Given passage =
start
Use an extrusion operator to transfer the filtered design variable, theta_f_bnd, to the volume. This approach guarantees an extruded geometry.
General Extrusion 1 (genext1)
1
In the Definitions toolbar, click  Nonlocal Couplings and choose General Extrusion.
2
In the Settings window for General Extrusion, locate the Source Selection section.
3
From the Geometric entity level list, choose Boundary.
4
From the Selection list, choose Symmetry z Boundary.
5
Locate the Destination Map section. In the x-expression text field, type X.
6
In the y-expression text field, type Y.
7
In the z-expression text field, type 0.
8
Locate the Source section. From the Source frame list, choose Material  (X, Y, Z).
Variables 1
1
In the Model Builder window, right-click Definitions and choose Variables.
2
In the Settings window for Variables, locate the Geometric Entity Selection section.
3
From the Geometric entity level list, choose Domain.
4
From the Selection list, choose All domains.
5
Locate the Variables section. In the table, enter the following settings:
Name
Expression
Unit
Description
E_SIMP
mat1.Enu.E*genext1(dtopo1.theta_p)
Pa
Penalized Young's modulus
theta_f
genext1(dtopo1.theta_f)
 
Extruded filtered material volume factor
Solid Mechanics (solid)
Linear Elastic Material 2
1
In the Physics toolbar, click  Domains and choose Linear Elastic Material.
2
In the Settings window for Linear Elastic Material, locate the Domain Selection section.
3
From the Selection list, choose All domains.
4
Locate the Linear Elastic Material section. From the E list, choose User defined. In the associated text field, type E_SIMP.
Solid Design
Step 1: Stationary
1
In the Model Builder window, under Solid Design click Step 1: Stationary.
2
In the Settings window for Stationary, locate the Physics and Variables Selection section.
3
Select the Modify model configuration for study step check box.
4
In the Physics and variables selection tree, select Component 1 (comp1)>Solid Mechanics (solid)>Linear Elastic Material 2.
5
Click  Disable.
Add Study
1
In the Home toolbar, click  Add Study to open the Add Study window.
2
Go to the Add Study window.
3
Find the Studies subsection. In the Select Study tree, select General Studies>Stationary.
4
Click Add Study in the window toolbar.
5
In the Home toolbar, click  Add Study to close the Add Study window.
Topology Optimization
1
In the Model Builder window, click Study 2.
2
In the Settings window for Study, type Topology Optimization in the Label text field.
Topology Optimization
1
Right-click Topology Optimization and choose Optimization>Topology Optimization.
2
In the Settings window for Topology Optimization, locate the Optimization Solver section.
3
In the Maximum number of iterations text field, type 25.
end
Written exercise 1 = Return the stretch of the topology optimization tutorial from "General Extrusion 1" through "field, type Y.", reproduced word for word.
Written exercise 2 =
Answer these questions from the topology optimization tutorial:
(a) What is typed in the z-expression text field of the General Extrusion settings?
(b) What unit is given for the variable E_SIMP?
(c) What number is entered in the Maximum number of iterations text field?
Written exercise 3 = Extend the topology optimization tutorial with the next steps that follow its final instruction.

Supplied records =
start
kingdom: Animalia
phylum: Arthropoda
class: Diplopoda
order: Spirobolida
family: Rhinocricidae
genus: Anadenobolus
end
Answer 1 =
General Extrusion 1 (genext1)
1
In the Definitions toolbar, click  Nonlocal Couplings and choose General Extrusion.
2
In the Settings window for General Extrusion, locate the Source Selection section.
3
From the Geometric entity level list, choose Boundary.
4
From the Selection list, choose Symmetry z Boundary.
5
Locate the Destination Map section. In the x-expression text field, type X.
6
In the y-expression text field, type Y.

Answer 2 =
(a) 0
(b) Pa
(c) 25

Answer 3 =
4
Click Add Expression in the upper-right corner of the Objective Function section. From the menu, choose Component 1 (comp1)>Solid Mechanics>Global>comp1.solid.Ws_tot - Total elastic strain energy - J.
Change the objective function expression to include the normalization constant.
5
Locate the Objective Function section. In the table, enter the following settings:
Expression
Description
comp1.solid.Ws_tot/Ws0
Total elastic strain energy
6
Click Add Expression in the upper-right corner of the Constraints section. From the menu, choose Component 1 (comp1)>Definitions>Density Model 1>Global>comp1.dtopo1.theta_avg - Average material volume factor.
7
Locate the Constraints section. In the table, enter the following settings:
Expression
Lower bound
Upper bound
comp1.dtopo1.theta_avg
 
volfrac
Initialize the study to create a default plot to display while solving.
8
In the Study toolbar, click  Get Initial Value.
The surface plot can visualize intermediate design variables, but now that the optimization has finished, it makes sense to change the filter dataset so that the thresholded volume plot represents the optimized geometry.
9
In the Model Builder window, click Topology Optimization.
10
In the Settings window for Topology Optimization, locate the Output While Solving section.
11
Select the Plot check box.
12
From the Plot group list, choose Output material volume factor.
13
In the Study toolbar, click  Compute.
Results
Topology Optimization
In the Model Builder window, expand the Results>Topology Optimization node.
Surface 1
1
In the Model Builder window, expand the Results>Topology Optimization>Output material volume factor node, then click Surface 1.
2
In the Output material volume factor toolbar, click  Plot.
Filter
1
In the Model Builder window, expand the Results>Datasets node, then click Filter.
2
In the Settings window for Filter, locate the Expression section.
3
In the Expression text field, type theta_f.
Threshold
1
In the Model Builder window, click Threshold.
2
In the Threshold toolbar, click  Plot.
Create a Cut Plane dataset for a 2D plot group, so that the design can be exported.
Cut Plane 1
1
In the Results toolbar, click  Cut Plane.
2
In the Settings window for Cut Plane, locate the Data section.
3
From the Dataset list, choose Topology Optimization/Solution 2 (sol2).
4
Locate the Plane Data section. From the Plane list, choose XY-planes.
Filter 2
1
In the Results toolbar, click  More Datasets and choose Filter.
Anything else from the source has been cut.